Brown, "'Cumhuriyet' açıkça provokatif olarak yazılmıştır. Bir filozof tarafından yönetilmediği sürece hiçbir şehrin iyi yönetilmediği fikri - çılgınca. "

Mağara Alegori

"Cumhuriyet" in en canlı ve kalıcı pasajlarından biri, Sokrates'in genişletilmiş mağara alegorisidir . Alegoride, bir grup tutsak, yalnızca zayıf ateş ışığıyla aydınlatılan karanlık bir mağarada zincirlenir. Dış dünya hakkındaki tek bilgileri, mağara duvarlarında oynayan gölgeler ve yankılanan sohbetlerin bozuk parçalarıdır.

Esirlerden biri kaçmayı başarır ve mağaranın dışında koca bir gerçeklik olduğunu keşfeder. Güneşin parlaklığı gözlerini yakar ama acı gerçeği bilmeye değer. Mağaraya döndüğünde ve esir arkadaşlarını serbest bırakmayı teklif ettiğinde, sevgili gölgeleri hakkındaki yorumlarıyla alay ederler ve onu öldürmeye karar verirler.

Platon burada yine sınırlı algımızın dışında var olan hakikat nosyonuna geri dönüyor. Brown, mağara alegorisinin özellikle eğitimin gerçek doğası ve işlevi hakkında konuştuğuna inanıyor.

Brown, "Gerçek eğitim bilgi ile doldurulmuyor. Ruhunuzun bir dönüşümü, değerlerinizin yeniden yönlendirilmesidir" diyor. "Platon için, dünyayı size göründüğü gibi kabul etmeyi bıraktığınızda ve başkalarının değerli olan şeylere dair fikirlerine inanmayı bıraktığınızda ve sadece görünüşün ötesinde olanı aramaya başlarsanız, işte o zaman eğitilirsiniz."

Platon'un Mirası

Brown, Washington Üniversitesi'nde her sömestr Platon'a ders veriyor ve öğrencilerin zihinlerini Platon'un diyalogları ile açmaya devam ettiklerini söylüyor; bu da okuyucuları en büyük sorulardan bazılarıyla - nasıl bilinmeli ve nasıl yaşanmalı - güreşmeye zorluyor.
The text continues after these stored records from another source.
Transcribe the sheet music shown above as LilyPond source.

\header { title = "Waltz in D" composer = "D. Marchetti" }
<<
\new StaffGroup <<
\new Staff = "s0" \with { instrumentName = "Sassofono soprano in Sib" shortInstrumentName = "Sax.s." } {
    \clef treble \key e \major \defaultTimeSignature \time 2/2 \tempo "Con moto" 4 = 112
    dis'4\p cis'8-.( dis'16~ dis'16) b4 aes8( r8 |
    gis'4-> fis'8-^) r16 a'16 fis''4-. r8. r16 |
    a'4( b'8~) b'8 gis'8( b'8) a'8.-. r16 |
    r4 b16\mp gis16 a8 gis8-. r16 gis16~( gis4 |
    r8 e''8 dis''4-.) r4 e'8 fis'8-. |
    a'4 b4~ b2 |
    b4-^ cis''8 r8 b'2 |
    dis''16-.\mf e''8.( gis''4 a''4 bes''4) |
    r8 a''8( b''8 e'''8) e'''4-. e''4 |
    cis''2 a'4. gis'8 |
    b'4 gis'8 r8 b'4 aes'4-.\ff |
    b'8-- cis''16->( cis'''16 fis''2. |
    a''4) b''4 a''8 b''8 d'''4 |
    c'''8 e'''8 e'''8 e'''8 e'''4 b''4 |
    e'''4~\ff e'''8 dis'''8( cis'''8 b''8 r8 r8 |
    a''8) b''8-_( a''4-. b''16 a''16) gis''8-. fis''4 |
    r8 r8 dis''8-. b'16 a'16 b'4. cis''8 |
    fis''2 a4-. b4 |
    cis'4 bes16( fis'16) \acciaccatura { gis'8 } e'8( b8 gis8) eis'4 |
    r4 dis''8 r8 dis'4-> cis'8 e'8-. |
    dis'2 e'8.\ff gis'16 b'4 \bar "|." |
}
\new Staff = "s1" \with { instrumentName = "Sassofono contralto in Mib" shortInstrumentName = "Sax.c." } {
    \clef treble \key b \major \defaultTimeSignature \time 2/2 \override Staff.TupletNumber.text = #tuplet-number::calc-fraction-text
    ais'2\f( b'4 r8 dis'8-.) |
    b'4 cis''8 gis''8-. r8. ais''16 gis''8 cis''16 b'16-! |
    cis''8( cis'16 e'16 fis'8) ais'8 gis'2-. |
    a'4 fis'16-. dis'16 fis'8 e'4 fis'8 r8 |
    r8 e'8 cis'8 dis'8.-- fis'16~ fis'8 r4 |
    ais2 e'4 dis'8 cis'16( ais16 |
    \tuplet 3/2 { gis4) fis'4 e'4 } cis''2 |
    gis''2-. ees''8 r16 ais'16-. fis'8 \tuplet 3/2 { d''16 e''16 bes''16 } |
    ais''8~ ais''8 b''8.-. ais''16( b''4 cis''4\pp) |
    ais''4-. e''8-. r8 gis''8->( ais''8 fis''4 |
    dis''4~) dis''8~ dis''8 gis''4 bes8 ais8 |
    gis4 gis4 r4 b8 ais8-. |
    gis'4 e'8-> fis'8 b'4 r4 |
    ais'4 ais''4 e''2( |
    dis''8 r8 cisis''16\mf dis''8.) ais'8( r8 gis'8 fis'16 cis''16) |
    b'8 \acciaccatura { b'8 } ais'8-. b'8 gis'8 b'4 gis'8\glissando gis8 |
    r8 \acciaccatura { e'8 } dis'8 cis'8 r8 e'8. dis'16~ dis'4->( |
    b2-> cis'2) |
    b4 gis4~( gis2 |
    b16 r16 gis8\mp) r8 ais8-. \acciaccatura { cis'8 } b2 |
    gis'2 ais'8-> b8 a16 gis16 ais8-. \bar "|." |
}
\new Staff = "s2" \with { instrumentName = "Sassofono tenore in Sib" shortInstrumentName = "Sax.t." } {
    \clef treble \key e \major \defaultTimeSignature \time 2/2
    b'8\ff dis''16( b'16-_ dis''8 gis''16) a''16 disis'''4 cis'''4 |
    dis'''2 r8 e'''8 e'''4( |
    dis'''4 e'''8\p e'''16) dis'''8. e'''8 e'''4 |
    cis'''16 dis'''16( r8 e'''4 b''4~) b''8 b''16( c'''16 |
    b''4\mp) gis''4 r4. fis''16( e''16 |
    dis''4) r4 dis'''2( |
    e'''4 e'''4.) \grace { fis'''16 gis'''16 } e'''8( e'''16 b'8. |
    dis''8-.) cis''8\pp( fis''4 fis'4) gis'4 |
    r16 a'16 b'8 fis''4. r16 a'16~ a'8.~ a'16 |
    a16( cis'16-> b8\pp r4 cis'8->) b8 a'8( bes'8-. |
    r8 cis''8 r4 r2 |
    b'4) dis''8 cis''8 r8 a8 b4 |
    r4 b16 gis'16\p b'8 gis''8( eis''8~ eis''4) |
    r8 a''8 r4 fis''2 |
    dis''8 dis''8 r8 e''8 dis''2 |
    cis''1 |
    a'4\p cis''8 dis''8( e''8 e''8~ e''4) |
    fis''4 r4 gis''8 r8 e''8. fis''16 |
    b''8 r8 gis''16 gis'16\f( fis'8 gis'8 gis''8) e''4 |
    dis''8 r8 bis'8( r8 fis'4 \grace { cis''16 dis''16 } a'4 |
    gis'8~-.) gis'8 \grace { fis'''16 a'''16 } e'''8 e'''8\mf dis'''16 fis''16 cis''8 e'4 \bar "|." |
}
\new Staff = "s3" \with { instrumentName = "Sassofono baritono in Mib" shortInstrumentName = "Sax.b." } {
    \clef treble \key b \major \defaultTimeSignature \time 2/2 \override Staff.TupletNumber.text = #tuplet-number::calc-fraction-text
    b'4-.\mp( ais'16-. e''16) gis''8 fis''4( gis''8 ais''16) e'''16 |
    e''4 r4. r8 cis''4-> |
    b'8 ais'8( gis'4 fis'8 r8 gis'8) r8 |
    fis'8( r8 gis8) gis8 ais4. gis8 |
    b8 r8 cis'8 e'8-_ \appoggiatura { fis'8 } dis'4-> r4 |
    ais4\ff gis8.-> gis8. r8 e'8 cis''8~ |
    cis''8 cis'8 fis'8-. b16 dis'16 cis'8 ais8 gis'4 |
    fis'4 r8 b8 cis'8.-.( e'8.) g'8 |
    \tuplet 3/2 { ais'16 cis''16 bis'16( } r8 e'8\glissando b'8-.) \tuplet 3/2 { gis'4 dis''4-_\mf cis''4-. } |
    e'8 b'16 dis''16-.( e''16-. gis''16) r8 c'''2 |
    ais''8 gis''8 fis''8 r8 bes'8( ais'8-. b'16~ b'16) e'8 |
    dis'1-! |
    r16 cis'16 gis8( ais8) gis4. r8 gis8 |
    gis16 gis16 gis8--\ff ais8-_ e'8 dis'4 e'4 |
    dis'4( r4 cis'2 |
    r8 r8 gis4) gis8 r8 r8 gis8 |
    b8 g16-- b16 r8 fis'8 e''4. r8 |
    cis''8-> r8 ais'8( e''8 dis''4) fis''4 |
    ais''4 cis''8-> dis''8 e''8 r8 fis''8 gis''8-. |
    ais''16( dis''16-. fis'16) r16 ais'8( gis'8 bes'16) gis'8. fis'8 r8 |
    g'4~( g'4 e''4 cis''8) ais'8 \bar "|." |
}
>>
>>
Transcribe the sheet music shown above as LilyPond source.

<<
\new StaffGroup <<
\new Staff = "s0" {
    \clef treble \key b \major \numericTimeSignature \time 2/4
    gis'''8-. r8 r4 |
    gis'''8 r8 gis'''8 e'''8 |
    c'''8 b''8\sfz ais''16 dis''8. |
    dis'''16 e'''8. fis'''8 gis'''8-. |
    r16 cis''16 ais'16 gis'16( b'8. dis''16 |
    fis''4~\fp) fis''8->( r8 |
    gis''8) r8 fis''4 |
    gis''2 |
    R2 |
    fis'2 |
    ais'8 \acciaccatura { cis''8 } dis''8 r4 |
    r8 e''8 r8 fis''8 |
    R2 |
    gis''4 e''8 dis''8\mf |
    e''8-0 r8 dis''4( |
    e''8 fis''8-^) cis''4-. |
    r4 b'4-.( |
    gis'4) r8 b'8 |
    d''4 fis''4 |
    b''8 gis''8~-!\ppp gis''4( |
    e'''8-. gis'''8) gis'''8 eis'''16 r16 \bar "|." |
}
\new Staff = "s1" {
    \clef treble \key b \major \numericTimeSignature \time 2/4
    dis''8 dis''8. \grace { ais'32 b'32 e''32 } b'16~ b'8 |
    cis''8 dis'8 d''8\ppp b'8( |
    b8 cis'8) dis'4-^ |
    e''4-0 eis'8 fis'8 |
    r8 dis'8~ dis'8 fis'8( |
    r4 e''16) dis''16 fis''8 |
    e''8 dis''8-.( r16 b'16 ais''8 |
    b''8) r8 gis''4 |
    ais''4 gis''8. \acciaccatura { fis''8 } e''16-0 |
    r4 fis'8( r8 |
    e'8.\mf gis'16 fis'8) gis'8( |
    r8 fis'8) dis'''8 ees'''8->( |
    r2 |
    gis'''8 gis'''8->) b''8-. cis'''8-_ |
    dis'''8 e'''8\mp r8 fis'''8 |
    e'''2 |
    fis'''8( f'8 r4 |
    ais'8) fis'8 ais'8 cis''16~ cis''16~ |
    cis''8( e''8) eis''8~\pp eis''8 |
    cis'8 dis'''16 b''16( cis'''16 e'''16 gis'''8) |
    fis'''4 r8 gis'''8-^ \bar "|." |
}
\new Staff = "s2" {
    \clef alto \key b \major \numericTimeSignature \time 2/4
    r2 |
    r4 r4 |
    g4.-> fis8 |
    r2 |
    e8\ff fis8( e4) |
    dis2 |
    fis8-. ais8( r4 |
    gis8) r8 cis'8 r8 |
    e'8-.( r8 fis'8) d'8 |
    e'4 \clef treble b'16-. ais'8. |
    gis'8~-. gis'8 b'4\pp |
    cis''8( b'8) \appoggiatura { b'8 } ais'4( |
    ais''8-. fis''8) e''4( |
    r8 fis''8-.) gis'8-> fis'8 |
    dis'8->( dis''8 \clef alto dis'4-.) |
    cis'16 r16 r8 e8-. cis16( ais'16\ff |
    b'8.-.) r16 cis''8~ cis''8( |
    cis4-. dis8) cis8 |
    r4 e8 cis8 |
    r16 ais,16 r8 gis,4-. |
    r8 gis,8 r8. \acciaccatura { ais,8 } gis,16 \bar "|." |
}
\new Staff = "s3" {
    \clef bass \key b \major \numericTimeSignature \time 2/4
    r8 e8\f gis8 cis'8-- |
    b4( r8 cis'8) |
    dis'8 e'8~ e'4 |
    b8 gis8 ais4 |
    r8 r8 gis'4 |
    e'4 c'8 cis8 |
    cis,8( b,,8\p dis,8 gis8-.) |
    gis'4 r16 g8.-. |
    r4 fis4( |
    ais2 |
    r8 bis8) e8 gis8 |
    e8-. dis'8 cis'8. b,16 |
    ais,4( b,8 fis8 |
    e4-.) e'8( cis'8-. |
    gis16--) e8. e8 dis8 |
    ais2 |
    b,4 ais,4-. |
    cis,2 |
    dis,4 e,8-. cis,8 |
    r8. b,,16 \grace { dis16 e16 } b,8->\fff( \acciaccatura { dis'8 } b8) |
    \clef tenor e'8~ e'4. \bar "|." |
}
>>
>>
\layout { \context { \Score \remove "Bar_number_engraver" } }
Brown, "Hala sormaya değer sorular soruyor" diyor. "Ve onlara ilgi çekici ve kışkırtıcı bir şekilde soruyor, bu hala felsefenin nasıl yapılacağına veya felsefe yapmaya nasıl başlayacağına dair en iyi edebi temsillerden biri. Bu iki nedenden dolayı, her zaman önemli olacak."

Şimdi Bu İlginç

Adını Yunan kahramanı Academus'a adanmış bir korudan alan Platon Akademisi, Yunanca konuşulan dünyanın dört bir yanından gelecek vaat eden genç düşünürleri çeken bir mıknatısdı. Aristo , 17 yaşındayken oraya geldi ve ders vermeye devam etti. Akademi, Platon'un ölümünden sonra neredeyse iki yüzyıl boyunca devam etti ve MÖ 70'te kapandı.